## What you need to do
Go to the line below containing "Son lo que se conoce como" and print exactly from there through the line containing "comercial. Pero, como", both included. Print nothing else.

## Source data
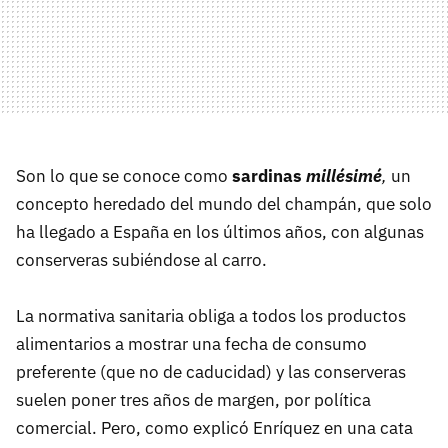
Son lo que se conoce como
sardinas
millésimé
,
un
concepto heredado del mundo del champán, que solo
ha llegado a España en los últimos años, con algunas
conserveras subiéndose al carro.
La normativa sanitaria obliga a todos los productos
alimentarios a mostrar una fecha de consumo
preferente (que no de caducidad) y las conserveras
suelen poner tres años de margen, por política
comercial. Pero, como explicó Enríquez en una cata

==

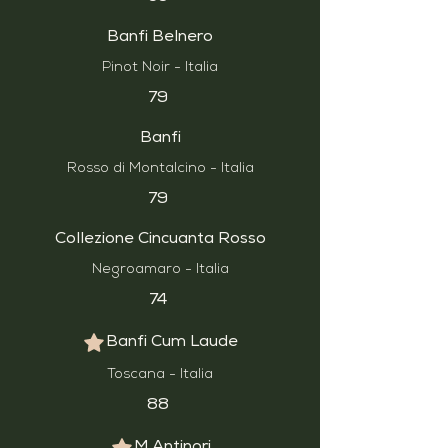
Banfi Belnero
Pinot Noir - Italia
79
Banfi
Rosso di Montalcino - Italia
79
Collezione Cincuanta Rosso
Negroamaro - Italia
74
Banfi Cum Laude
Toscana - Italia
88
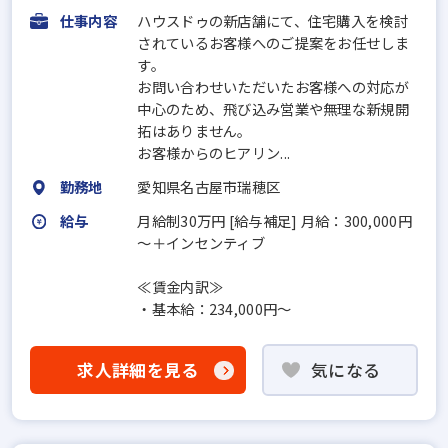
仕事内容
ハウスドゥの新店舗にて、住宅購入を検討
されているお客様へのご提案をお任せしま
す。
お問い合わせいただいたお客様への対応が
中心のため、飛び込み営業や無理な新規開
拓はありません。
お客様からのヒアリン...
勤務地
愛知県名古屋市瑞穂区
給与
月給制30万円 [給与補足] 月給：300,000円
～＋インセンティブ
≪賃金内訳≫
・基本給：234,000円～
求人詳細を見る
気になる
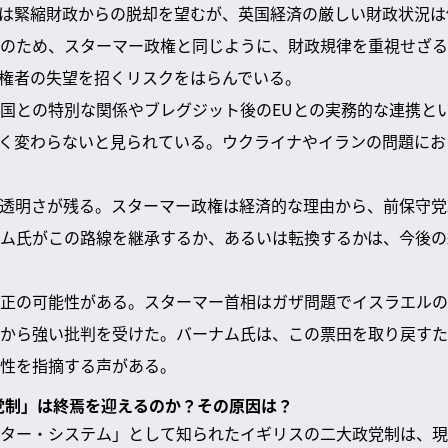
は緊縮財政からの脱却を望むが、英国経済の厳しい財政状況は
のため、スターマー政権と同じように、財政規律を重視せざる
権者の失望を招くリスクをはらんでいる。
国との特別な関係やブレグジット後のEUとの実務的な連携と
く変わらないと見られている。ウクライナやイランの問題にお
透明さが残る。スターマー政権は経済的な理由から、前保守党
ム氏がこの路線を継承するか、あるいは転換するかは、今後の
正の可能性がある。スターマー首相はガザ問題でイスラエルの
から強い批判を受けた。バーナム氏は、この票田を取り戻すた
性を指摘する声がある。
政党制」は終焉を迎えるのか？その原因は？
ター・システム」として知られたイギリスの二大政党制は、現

## Response to this task
Son lo que se conoce como
sardinas
millésimé
,
un
concepto heredado del mundo del champán, que solo
ha llegado a España en los últimos años, con algunas
conserveras subiéndose al carro.
La normativa sanitaria obliga a todos los productos
alimentarios a mostrar una fecha de consumo
preferente (que no de caducidad) y las conserveras
suelen poner tres años de margen, por política
comercial. Pero, como explicó Enríquez en una cata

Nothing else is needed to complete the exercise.